O que surpreende, no caso do Conquista, é a longevidade da
publicação, por ser editado por uma entidade comunitária, ou seja, não é
produzido por uma empresa, o que poderia facilitar seu desenvolvimento. Lançado
em 7 de novembro de 1969 e tendo passado por diversas gestões do Clube de Mães
Nossa Senhora das Graças, o Conquista sempre foi valorizado pelas
administrações que se sucederam.

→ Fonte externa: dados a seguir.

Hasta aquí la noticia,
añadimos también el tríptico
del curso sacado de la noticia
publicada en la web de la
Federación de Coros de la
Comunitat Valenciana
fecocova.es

Mesmo que cada uma delas desse uma “cara” um
pouco diferente ao informativo, ele sempre seguiu a receita de noticiar e
valorizar os acontecimentos do clube a que se destina, mas também buscando
contribuições de voluntários do clube e da comunidade e a colaboração
financeira de empresas da região, além de notícias de interesse dos moradores
dos arredores.
Exatamente por não ser editado
por uma empresa (o que facilitaria sua trajetória), o 45º aniversário do Conquista deve ser exaltado ainda mais.

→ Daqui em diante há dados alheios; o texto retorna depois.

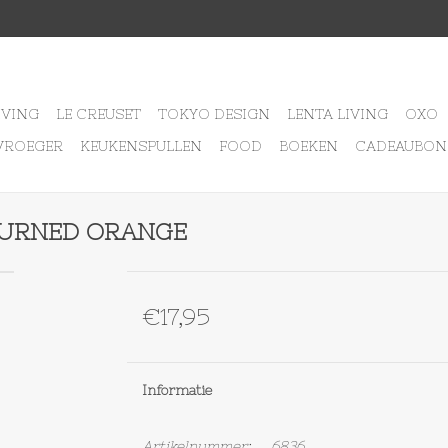
IVING
LE CREUSET
TOKYO DESIGN
LENTA LIVING
OXO
VROEGER
KEUKENSPULLEN
FOOD
BOEKEN
CADEAUBON
L BURNED ORANGE
€17,95
Informatie
Artikelnummer:
6836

Além da luta diária de buscar recursos e produzir um jornal de qualidade para
os leitores, que é comum aos jornais de bairro, para persistir até hoje o
Conquista precisou que sucessivas gestões do Clube de Mães Nossa Senhora das
Graças abraçassem a ideia, desde aquele longínquo 1969, mas também, e
principalmente, do entusiasmo de mulheres que se revezaram ao longo de anos
para lançar o jornal e fizeram da resistência do Conquista uma das grandes conquistas da Zona Sul.
Jornais de bairro de entidade
também são raros
Apesar de diversas entidades
terem seus informativos e outras lançarem jornais de bairro, é um caso raro na
Zona Sul e também em Porto Alegre um veículo como o Conquista existir há tanto tempo. Na Zona Norte também circula um
antigo jornal mantido por uma entidade, O
Cristóvão, que em 2015 completará 30 anos e é editado pela Associação
Cristóvão Colombo (ACC). Por pertencer a uma associação de moradores, nele são
publicados conteúdos mais relacionados ao bairro Floresta (apesar de contar com
matérias sobre a entidade) e, por isso, é considerado o jornal de bairro mais
antigo de Porto Alegre. Todos os demais jornais de bairro da cidade que já
circulam há mais de 20 anos são produzidos por empresas atualmente, o que
facilitou seu desenvolvimento, por passar por menos mudanças de rumos, que
podem acontecer a cada renovação de diretoria. Além de O Cristóvão, que é editado por uma entidade, o único jornal de
bairro criado na década de 80 que não foi gerido por uma empresa desde os
primeiros anos foi O Jornalecão, segundo
jornal de bairro mais antigo da cidade em circulação, que foi fundado em 1987
por crianças que não podiam, por terem 11 anos ou menos, registrar uma empresa,
o que só foi possível depois dos 18 anos de idade.